There is better support than ever for defendants considering snap removal—at least for now. Whether representing a plaintiff or a defendant, attorneys must consider the possibility of removal from state court before service on the forum defendant.
To preserve an element of surprise, plaintiffs who wish to protect their chosen forum and remain in state court may wish to guard their intention to file suit rather than threatening litigation through pre-suit settlement demands. Additionally, plaintiffs should plan a service strategy before filing and effect service as quickly as state law permits. If a home-state defendant nonetheless is able to remove before service, unless the case was filed within the Second, Third or Fifth Circuits, there is ample authority in most districts to marshal in support of a motion to remand.

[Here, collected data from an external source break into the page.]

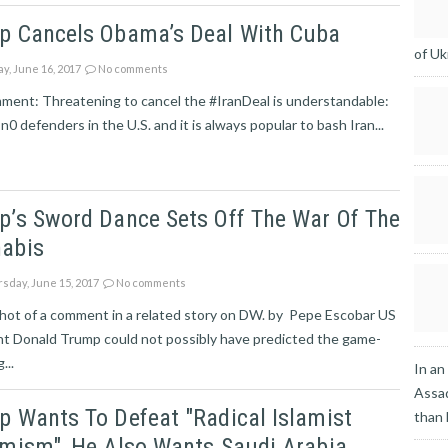
p Cancels Obama’s Deal With Cuba
of Uk
ay, June 16, 2017
No comments
ment: Threatening to cancel the #IranDeal is understandable:
 n0 defenders in the U.S. and it is always popular to bash Iran...
p’s Sword Dance Sets Off The War Of The
abis
sday, June 15, 2017
No comments
hot of a comment in a related story on DW. by Pepe Escobar US
nt Donald Trump could not possibly have predicted the game-
...
In an
Assad
 Wants To Defeat "radical Islamist
than
mism", He Also Wants Saudi Arabia,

Individuals or businesses on notice that a lawsuit is imminent likewise should consider whether, assuming diversity requirements are met, a federal forum is preferable. If so, they should monitor dockets and have counsel ready to act when a complaint is filed. While some federal judges have found such snap removals distasteful, the recent appellate authority provides new affirmation of the practice’s legitimacy. At least until a competing appellate decision arrives—or until Congress amends the removal statute—the literal interpretation of the forum defendant rule is likely to emerge as the majority view in district courts, and U.S. Supreme Court review is unlikely without a circuit split.
Updated from an article entitled “Removal to Federal Court by Home-State Defendants” that originally appeared in Wisconsin Lawyer (Jan. 2020), the official publication of the State Bar of Wisconsin, 93 Wis. Law. 32.
 In 2001, the Sixth Circuit appeared to adopt the view that an unserved forum defendant could remove, but it did so with little reasoning and its statement arguably was dicta. See McCall v. Scott, 239 F.3d 808, 813 n.2 (6th Cir. 2001).
 Examining the Use of ‘Snap’ Removals to Circumvent the Forum Defendant Rule Before the Subcomm. on Courts, Intellectual Property, and the Internet, 116th Cong. (statement of Rep. Jerrold Nadler).
 See H.R. 5801, 116th Cong. (2d Sess. 2020).